Cuando apareció la fatiga y el equipo ya estaba partido con muchos jugadores que ya no volvían, a falta de quince minutos, Zubeldia perdió un esférico y Recio, siempre él, colocó su disparo en la escuadra. A partir de ese momento, Eusebio tocó arrebato y quitó a Navas para dar entrada a Bautista. A la desesperada y a lo loco, Willian no encontró la escuadra en otro disparo lejano, a Iñigo se le fue un cabezazo y, pocos segundos después de que Rulli salvara un disparo a bocajarro de Juankar, llegó el empate. El de Ondarroa, que no había estado fino, demostró que tiene más casta y agallas que ninguno, madera de líder, para disfrazarse de extremo, internarse y poner un centro perfecto que Bautista cabeceó a la red.

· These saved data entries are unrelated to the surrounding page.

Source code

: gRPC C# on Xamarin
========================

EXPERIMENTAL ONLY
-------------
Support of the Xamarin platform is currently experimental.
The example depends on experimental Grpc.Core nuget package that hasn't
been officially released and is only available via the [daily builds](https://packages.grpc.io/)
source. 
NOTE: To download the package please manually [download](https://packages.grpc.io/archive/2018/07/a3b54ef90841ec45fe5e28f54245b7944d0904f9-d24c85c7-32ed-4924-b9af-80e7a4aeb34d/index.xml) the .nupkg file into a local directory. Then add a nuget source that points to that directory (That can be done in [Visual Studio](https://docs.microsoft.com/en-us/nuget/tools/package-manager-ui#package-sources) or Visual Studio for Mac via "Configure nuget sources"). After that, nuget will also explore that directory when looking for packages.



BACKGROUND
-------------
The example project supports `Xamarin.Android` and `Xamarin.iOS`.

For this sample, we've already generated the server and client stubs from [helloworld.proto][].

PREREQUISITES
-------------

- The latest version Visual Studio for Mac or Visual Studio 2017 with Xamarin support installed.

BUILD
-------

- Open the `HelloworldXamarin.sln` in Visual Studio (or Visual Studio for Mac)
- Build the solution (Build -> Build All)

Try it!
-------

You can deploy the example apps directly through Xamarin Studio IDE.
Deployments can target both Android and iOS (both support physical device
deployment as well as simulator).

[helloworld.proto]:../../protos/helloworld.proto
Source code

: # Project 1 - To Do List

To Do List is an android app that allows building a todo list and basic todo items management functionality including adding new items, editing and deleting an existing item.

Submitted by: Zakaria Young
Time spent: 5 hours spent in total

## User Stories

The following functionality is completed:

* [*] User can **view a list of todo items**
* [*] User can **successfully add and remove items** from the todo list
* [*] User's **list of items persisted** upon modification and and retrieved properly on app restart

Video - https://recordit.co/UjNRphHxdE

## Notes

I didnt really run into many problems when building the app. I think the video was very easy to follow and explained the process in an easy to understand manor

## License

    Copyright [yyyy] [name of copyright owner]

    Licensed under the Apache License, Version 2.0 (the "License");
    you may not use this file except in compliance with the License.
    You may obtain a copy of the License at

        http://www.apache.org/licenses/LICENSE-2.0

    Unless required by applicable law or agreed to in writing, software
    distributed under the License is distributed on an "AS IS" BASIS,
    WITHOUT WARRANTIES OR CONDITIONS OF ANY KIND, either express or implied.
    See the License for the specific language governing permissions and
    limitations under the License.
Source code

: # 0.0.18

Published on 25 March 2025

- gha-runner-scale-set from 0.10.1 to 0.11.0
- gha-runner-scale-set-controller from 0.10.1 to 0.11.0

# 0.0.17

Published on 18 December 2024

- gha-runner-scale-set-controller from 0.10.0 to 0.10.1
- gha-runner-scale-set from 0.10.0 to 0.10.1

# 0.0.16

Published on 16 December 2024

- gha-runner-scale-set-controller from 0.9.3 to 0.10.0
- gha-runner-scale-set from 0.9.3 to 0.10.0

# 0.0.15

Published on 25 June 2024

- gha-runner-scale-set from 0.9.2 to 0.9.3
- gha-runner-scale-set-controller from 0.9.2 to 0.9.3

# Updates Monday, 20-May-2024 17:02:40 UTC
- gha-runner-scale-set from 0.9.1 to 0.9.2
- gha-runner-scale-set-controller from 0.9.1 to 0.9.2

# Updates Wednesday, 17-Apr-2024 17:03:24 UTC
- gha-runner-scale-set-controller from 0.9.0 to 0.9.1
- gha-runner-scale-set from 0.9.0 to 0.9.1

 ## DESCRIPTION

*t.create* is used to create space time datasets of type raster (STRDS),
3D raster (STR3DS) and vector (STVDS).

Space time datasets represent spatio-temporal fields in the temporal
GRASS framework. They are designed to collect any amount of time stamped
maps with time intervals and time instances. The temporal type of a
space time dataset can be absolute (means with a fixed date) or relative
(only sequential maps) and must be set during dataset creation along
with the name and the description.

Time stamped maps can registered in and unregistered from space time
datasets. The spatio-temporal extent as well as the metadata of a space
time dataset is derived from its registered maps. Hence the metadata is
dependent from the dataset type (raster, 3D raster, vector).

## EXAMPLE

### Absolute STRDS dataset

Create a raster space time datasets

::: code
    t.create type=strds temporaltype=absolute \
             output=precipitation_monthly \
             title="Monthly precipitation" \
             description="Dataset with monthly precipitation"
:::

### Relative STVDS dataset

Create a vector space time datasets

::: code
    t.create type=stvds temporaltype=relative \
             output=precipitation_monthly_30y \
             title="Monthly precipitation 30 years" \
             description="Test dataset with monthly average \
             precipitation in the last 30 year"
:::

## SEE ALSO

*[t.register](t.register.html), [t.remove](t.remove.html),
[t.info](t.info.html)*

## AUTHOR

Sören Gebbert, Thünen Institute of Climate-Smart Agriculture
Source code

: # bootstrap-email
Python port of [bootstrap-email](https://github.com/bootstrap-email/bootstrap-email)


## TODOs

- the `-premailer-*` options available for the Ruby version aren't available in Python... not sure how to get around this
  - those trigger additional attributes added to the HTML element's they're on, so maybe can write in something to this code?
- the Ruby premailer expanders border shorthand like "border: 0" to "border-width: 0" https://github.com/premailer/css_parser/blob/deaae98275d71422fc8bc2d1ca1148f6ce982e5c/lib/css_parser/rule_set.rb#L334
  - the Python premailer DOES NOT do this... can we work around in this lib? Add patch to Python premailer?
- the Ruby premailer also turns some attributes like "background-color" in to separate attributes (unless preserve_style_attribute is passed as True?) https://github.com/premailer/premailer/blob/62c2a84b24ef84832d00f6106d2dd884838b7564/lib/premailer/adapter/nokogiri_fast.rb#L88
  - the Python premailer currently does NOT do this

Todavía había tiempo, pero con el partido patas arriba, a Willian se le escapó un control y Sandro se quedó a centímetros de superar a Rulli en una vaselina cuando estaba solo. Punto final. Todo sigue igual. Antes del duelo, si somos sinceros, todos pensábamos que ninguno de los tres candidatos iba a fallar. Los tres empataron. En 2013 no dimos en su momento la importancia que tuvo el gol de Prieto al Madrid. Ahora nos pasa lo mismo con el de Bautista. Pero, gracias a ese cabezazo, si la Real gana en Vigo, el Athletic estará obligado a hacer lo mismo en el Calderón y el Villarreal en Mestalla. Hagan sus apuestas. Aunque sigue séptima, la Real tiene que pensar, sentir, creer y convencerse de que lo tiene mejor que sus rivales directos. Porque es así.